Interplay between cellular methyl metabolism and adaptive efflux during oncogenic transformation from chronic arsenic exposure in human cells.

After protracted low level arsenic exposure, the normal human prostate epithelial cell line RWPE-1 acquires a malignant phenotype with DNA hypomethylation, indicative of disrupted methyl metabolism, and shows arsenic adaptation involving glutathione overproduction and enhanced arsenic efflux. Thus, the interplay between methyl and glutathione metabolism during this progressive arsenic adaptation was studied. Arsenic-treated cells showed a time-dependent increase in LC50 and a marked increase in homocysteine (Hcy) levels.

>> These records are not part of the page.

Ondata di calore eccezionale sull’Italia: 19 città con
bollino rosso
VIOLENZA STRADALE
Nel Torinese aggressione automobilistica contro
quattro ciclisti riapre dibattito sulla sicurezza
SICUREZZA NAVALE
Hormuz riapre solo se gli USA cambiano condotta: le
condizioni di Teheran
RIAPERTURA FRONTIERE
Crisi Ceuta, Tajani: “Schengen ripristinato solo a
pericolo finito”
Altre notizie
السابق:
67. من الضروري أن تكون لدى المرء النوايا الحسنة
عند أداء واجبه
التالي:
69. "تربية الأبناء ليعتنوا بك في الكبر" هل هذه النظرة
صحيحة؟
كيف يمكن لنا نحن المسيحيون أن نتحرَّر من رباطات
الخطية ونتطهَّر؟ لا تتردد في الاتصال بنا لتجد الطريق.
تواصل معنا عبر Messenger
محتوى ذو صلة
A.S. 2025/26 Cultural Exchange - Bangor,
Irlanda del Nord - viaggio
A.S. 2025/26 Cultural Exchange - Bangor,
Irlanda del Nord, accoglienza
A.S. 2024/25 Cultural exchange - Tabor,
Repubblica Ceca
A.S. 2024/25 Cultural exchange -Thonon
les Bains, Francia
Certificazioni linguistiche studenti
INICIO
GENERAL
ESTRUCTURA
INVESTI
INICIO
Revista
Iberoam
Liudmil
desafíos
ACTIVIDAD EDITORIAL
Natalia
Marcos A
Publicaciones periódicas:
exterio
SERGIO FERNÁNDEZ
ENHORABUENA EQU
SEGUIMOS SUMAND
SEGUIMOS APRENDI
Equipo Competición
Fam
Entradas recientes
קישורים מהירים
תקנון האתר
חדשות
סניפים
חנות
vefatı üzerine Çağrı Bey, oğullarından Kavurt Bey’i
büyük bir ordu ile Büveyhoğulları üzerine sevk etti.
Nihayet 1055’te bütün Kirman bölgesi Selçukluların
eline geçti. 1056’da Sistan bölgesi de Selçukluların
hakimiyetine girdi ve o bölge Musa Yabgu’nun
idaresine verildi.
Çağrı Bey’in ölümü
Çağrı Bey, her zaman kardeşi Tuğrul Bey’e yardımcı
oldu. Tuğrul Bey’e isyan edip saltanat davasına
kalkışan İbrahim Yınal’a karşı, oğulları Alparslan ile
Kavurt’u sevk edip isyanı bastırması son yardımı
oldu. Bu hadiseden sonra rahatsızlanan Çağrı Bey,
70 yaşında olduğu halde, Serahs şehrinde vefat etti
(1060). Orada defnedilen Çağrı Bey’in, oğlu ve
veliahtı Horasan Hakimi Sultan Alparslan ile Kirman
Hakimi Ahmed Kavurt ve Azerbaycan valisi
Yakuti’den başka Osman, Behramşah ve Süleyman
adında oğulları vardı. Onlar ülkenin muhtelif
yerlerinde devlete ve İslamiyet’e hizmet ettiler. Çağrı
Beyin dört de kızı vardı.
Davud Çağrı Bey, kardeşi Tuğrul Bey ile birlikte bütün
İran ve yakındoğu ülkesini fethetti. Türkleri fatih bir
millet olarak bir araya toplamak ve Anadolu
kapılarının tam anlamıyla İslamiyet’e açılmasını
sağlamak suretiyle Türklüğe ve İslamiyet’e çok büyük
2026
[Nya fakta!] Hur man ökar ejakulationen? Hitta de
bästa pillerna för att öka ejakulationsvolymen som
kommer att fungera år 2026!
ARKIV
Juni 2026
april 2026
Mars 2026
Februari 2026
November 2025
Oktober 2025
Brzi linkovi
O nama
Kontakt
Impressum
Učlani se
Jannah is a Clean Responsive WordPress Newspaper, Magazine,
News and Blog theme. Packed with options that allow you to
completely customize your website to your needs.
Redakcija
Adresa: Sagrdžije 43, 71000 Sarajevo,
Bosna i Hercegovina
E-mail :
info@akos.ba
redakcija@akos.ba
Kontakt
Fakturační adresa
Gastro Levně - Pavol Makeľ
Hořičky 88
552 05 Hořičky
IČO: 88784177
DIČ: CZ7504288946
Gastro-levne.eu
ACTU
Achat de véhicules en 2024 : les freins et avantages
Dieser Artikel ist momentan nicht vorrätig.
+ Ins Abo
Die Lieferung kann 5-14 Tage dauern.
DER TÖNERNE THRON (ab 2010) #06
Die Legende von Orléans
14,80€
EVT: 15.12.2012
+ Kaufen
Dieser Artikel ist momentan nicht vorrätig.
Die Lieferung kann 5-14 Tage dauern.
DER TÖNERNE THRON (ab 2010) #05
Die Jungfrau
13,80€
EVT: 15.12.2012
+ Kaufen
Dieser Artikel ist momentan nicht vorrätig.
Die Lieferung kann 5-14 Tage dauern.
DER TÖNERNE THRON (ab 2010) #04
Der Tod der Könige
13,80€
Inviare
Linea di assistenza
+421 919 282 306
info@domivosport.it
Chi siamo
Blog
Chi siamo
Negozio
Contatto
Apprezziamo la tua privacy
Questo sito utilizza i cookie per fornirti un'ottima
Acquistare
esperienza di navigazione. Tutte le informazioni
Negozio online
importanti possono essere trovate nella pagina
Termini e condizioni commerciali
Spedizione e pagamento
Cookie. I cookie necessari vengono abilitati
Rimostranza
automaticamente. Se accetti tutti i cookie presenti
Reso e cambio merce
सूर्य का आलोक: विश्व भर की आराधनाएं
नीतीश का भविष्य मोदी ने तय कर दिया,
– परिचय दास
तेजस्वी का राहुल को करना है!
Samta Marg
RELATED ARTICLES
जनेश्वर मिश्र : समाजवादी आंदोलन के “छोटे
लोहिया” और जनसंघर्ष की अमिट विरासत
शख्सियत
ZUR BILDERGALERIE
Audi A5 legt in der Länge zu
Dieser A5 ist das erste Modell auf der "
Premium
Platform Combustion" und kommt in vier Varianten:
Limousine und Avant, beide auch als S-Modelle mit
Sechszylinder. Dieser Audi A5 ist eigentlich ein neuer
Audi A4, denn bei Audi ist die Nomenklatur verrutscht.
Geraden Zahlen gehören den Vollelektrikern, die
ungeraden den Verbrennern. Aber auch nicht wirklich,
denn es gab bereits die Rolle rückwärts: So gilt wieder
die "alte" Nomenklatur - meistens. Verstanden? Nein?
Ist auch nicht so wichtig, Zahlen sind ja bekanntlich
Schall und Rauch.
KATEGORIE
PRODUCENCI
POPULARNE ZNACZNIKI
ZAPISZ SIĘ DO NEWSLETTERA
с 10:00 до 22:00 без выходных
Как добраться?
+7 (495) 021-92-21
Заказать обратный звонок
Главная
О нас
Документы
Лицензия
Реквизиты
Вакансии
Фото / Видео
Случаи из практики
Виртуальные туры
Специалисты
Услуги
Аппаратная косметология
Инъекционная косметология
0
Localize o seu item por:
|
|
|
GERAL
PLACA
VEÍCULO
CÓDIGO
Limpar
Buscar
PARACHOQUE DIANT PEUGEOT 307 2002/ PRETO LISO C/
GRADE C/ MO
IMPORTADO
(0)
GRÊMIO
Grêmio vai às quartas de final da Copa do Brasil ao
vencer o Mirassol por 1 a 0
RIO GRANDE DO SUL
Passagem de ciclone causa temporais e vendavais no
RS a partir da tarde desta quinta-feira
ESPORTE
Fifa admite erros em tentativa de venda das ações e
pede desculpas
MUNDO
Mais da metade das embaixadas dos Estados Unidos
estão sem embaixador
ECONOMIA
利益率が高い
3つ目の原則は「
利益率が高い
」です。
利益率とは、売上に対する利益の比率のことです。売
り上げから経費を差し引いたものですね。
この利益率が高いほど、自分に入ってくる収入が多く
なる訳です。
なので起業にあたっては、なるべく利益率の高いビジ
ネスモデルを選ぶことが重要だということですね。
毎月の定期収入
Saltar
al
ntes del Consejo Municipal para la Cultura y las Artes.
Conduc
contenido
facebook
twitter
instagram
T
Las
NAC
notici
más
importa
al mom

A marked suppression of S-adenosylmethionine (SAM) levels occurred with decreased methionine adenosyltransferase 2A (converts methionine to SAM) expression and increased negative regulator methionine adenosyltransferase B, suggesting reduced conversion of Hcy to SAM. Consistent with Hcy overproduction, activity and expression of S-adenosylhomocysteine hydrolase (converts S-adenosylhomocysteine to Hcy) were both increased. Expression of cystathionine beta-synthase, a key gene in the transsulfuration pathway, and various glutathione production genes were increased, resulting in a 5-fold increase in glutathione. Arsenic efflux increased along with expression of ATP-binding cassette protein C1, which effluxes arsenic as a glutathione conjugate. Evidence of genomic DNA hypomethylation was observed during early arsenic exposure, indicating that the disruption in methyl metabolism had a potential impact related to oncogenesis. Thus, cellular arsenic adaptation is a dynamic, progressive process that involves decreased SAM recycling and concurrent accumulation of Hcy, which is channeled via transsulfuration to increase glutathione and enhance arsenic efflux but may also impact the carcinogenic process.